So You’ve Lost A Tooth

So You’ve Lost A ToothPerhaps you’ve lost a tooth because of an accident, or perhaps it got too infected and it needed to come out. Perhaps it’s simply worn down with age and infection is too likely for it to be worth keeping around. However it happens, there’s now a hole where your tooth used to be, and so you’re facing a decision on how to fill it.

Bridges

False teeth come in a wider variety than just the complete set of upper and lower teeth which you probably thought of when you first read that pair of words. When you only have a few teeth missing, even if it’s just one, you can get a special kind of denture called a bridge.
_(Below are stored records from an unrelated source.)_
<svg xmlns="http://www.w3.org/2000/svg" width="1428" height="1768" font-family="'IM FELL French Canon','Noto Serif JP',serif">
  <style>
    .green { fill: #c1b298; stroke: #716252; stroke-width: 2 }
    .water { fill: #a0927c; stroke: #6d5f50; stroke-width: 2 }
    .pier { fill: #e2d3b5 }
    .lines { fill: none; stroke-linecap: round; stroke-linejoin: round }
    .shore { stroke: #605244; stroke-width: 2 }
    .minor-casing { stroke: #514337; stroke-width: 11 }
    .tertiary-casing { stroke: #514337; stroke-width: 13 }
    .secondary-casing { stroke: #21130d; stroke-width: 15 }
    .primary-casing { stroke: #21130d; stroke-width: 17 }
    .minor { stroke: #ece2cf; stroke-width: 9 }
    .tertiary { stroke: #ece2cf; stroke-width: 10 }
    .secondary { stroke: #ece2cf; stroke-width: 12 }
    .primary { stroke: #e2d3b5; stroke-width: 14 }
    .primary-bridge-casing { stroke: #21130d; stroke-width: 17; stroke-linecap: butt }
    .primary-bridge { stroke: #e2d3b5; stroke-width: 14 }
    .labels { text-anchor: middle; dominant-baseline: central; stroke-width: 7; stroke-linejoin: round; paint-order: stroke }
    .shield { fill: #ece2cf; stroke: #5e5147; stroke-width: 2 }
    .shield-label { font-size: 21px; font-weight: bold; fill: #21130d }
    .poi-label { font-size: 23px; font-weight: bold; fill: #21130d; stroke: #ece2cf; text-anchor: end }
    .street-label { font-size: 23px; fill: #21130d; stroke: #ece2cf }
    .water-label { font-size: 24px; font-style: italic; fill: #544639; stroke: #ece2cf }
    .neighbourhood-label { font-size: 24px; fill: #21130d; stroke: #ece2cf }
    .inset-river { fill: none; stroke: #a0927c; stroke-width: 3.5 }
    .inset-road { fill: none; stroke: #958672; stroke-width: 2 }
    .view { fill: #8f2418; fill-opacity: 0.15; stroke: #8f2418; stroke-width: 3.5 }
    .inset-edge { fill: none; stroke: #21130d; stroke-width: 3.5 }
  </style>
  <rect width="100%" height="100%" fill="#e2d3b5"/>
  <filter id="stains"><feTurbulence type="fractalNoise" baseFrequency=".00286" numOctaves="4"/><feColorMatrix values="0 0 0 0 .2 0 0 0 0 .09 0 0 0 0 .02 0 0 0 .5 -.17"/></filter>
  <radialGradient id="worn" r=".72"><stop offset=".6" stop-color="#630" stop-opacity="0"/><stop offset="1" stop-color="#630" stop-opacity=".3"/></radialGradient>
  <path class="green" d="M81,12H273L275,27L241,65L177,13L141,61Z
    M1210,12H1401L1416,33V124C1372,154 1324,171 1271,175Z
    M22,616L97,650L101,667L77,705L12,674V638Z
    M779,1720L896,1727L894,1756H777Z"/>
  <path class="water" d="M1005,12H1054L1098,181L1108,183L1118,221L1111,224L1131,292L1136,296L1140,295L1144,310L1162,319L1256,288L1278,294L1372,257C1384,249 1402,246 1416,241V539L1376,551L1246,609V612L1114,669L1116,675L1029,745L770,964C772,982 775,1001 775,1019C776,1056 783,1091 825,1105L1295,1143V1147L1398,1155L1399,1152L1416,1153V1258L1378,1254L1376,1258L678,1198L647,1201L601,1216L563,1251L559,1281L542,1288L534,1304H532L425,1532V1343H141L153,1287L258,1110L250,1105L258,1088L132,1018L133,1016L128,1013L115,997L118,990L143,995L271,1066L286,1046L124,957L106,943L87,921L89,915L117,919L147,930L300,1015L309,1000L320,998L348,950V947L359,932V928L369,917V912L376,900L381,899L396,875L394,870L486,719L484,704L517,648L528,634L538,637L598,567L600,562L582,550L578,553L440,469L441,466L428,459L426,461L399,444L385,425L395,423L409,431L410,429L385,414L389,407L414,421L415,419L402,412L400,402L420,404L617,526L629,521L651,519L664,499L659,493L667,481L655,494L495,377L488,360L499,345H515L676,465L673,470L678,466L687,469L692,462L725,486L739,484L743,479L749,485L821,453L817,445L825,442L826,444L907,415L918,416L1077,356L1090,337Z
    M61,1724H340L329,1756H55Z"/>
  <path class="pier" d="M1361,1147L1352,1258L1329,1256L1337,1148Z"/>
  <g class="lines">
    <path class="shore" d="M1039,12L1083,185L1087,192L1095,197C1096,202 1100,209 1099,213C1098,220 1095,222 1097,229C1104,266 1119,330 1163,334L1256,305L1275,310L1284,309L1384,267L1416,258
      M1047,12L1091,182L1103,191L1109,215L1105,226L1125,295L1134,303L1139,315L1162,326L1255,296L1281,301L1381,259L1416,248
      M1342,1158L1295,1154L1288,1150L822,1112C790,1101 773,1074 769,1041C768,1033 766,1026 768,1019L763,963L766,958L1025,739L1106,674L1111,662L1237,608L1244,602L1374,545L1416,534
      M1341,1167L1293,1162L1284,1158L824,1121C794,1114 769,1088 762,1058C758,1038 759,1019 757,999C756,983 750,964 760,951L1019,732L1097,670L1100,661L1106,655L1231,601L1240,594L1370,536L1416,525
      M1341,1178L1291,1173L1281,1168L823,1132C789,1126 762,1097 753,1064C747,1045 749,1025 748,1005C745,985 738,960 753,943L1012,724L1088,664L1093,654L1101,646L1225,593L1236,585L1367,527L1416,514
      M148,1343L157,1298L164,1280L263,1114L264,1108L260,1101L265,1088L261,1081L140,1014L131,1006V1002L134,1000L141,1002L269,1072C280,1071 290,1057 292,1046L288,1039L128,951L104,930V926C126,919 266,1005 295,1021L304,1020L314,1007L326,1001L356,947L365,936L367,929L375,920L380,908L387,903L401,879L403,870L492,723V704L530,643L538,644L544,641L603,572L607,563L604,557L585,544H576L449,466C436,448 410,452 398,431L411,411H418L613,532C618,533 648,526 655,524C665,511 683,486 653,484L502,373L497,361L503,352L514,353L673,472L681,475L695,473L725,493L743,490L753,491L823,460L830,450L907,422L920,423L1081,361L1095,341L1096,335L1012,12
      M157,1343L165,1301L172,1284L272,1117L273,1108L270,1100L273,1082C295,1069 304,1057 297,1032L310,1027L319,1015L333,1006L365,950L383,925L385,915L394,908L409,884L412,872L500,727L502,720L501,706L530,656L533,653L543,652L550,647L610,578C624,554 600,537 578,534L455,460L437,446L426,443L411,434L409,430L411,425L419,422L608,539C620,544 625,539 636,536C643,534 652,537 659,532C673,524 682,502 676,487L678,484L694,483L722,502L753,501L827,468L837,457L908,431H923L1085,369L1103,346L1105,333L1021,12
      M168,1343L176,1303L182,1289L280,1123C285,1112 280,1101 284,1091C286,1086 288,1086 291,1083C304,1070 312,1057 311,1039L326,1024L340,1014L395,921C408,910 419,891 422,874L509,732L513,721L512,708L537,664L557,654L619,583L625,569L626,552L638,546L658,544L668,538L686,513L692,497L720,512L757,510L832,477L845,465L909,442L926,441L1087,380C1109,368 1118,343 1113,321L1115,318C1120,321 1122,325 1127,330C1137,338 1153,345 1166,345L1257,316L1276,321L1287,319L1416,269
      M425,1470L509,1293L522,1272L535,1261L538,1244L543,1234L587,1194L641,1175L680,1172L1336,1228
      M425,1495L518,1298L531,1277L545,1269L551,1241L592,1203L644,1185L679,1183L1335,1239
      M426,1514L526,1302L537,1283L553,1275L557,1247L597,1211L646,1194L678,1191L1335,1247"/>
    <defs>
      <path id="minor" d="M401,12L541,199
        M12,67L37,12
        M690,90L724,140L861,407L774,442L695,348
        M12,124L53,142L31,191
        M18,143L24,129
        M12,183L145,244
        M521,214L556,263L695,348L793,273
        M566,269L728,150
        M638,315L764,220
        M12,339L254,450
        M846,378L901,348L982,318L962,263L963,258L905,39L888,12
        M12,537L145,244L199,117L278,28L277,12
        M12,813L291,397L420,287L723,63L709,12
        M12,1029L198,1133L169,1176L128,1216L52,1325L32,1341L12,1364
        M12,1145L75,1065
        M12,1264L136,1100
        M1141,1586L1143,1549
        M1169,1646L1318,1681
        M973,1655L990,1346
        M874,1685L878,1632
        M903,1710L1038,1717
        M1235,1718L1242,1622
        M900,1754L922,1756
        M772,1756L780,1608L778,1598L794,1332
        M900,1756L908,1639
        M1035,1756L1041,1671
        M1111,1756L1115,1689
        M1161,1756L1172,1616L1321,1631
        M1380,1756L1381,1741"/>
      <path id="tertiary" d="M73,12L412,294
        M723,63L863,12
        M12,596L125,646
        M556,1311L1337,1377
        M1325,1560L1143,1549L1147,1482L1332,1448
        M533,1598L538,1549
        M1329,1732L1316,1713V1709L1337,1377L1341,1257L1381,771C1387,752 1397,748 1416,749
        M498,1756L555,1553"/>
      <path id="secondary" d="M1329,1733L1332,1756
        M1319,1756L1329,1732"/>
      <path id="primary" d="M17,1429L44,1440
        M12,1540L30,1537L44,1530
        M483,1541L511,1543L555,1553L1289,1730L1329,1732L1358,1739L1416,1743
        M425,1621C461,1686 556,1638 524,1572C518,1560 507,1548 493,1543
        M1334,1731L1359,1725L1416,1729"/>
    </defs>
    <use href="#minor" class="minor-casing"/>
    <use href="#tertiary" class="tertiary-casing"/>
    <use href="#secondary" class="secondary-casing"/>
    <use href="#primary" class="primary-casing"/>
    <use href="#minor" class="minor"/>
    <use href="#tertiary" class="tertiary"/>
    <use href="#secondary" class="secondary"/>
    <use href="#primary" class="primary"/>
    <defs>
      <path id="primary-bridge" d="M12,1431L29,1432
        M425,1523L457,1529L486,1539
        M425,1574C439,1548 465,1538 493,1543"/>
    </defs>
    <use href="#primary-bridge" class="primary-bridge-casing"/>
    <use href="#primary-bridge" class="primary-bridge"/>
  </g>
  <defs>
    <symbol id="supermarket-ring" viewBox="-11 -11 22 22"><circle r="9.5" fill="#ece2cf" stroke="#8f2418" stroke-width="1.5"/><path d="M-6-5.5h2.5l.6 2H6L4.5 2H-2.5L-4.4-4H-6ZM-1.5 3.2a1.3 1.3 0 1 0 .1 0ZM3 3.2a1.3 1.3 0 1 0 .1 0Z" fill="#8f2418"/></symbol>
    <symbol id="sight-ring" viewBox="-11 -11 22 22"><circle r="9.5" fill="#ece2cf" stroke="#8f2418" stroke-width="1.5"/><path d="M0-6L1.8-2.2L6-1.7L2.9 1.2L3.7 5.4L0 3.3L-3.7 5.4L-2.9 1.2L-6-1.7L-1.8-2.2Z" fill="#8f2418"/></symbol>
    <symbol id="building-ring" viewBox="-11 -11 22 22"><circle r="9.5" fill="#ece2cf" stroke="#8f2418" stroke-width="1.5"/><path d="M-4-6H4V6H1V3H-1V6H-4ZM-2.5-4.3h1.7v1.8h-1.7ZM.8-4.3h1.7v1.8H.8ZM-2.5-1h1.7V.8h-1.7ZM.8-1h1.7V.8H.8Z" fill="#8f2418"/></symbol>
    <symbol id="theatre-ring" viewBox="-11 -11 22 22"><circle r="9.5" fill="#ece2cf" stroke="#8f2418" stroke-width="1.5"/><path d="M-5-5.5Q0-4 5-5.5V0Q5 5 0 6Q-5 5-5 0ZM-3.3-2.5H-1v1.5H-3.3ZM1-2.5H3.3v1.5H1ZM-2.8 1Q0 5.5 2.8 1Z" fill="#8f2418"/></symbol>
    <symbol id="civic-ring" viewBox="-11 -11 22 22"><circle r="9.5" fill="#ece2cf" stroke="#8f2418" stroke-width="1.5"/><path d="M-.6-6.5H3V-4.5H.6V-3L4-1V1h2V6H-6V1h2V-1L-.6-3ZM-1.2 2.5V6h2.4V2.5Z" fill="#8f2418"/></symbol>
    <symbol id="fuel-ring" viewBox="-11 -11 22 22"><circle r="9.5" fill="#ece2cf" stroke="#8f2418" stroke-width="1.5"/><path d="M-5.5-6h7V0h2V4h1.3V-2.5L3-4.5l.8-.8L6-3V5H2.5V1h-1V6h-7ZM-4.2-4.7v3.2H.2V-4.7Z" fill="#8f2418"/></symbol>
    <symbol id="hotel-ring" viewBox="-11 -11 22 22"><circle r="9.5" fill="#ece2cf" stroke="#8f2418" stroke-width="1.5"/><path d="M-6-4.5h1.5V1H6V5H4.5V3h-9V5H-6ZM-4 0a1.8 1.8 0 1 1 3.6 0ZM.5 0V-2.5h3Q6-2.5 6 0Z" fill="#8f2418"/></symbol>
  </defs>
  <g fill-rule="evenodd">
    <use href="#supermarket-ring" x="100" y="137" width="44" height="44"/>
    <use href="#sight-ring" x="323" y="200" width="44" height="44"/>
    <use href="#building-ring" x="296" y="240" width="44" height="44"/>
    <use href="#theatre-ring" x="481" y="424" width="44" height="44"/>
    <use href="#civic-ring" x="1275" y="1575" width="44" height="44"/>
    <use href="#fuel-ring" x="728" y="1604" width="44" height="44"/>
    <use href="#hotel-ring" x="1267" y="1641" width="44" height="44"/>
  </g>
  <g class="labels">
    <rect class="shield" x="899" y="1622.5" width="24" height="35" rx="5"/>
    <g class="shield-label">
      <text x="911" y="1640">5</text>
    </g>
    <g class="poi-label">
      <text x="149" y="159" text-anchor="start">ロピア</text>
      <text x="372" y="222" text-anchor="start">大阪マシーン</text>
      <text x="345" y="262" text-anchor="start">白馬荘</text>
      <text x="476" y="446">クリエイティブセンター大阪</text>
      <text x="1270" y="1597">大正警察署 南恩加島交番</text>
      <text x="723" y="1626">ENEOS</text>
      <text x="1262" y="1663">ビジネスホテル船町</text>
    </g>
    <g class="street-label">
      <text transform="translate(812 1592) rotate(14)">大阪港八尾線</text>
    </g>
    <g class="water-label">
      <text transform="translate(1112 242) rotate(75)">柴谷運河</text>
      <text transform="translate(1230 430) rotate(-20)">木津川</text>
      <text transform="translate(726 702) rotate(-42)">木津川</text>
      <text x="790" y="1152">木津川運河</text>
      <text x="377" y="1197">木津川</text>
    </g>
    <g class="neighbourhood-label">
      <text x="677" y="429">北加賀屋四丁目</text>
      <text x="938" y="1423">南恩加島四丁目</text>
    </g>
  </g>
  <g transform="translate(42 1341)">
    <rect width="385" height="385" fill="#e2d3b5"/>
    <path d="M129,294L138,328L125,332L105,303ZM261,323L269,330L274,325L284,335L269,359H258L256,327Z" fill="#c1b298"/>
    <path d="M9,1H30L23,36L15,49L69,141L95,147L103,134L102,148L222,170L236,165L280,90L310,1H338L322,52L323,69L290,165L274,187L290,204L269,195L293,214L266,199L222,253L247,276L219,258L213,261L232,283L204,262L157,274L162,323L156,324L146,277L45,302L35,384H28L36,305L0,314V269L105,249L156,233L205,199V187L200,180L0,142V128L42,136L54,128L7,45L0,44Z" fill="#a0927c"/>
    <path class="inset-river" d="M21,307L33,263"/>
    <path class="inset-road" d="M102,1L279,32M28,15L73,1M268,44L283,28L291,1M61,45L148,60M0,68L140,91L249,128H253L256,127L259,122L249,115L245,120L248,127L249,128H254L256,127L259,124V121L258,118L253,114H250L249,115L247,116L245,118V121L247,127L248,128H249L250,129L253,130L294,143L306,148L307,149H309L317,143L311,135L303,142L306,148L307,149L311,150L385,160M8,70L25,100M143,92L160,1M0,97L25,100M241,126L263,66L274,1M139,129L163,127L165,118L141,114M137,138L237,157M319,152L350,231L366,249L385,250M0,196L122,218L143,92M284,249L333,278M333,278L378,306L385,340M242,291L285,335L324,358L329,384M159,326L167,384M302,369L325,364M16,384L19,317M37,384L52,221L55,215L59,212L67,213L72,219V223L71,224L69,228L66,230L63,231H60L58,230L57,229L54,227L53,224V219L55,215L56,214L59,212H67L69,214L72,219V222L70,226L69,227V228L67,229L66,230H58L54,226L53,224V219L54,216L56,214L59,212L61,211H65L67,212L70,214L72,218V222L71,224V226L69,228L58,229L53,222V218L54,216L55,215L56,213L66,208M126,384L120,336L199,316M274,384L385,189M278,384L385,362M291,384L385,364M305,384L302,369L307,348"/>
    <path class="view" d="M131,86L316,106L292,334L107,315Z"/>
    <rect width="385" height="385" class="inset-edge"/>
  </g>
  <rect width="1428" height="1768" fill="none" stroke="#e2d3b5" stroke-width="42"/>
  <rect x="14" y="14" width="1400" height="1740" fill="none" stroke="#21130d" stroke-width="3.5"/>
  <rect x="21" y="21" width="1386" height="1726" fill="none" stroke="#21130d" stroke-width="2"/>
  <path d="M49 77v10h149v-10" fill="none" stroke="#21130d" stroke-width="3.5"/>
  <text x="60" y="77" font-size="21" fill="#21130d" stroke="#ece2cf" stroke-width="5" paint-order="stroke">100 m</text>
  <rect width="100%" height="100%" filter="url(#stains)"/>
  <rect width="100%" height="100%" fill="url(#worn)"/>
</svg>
Bridges secure themselves by replacing the crowns on the existing teeth on either side of the missing span, although if the span is wide enough a bridge may also need to use a dental implant in order to remain stable.

Full Dentures

If all your original teeth are gone and you have to use a full set of dentures, you may run into some unique problems. Keeping your dentures fixed tight on your jaw can be surprisingly hard, both at first as your gums collapse around the holes where your teeth used to be and over time as your jaw shrinks without teeth to keep stimulating its growth. Fortunately, dental implants can come in handy in this case, too, by giving your dentures a better anchor than that which a simple adhesive can provide.

Dental Implants

Even beyond the uses mentioned above, dental implants can serve as replacement roots which support a single ceramic crown directly. The advantage of titanium implants comes from the way they integrate with your jawbone and prevent it from wasting away, but on the other hand they require plenty of bone to begin with and the operation is relatively expensive. It’s possible to graft on extra bone in order to anchor an implant, but that brings with it the added expense and risk of additional surgery. Losing a tooth is hardly the end of the world, and with all the options available today you might not even notice that it’s gone. You should still choose your replacements wisely, however, since some methods aren’t quite as good at replacing your old teeth as others.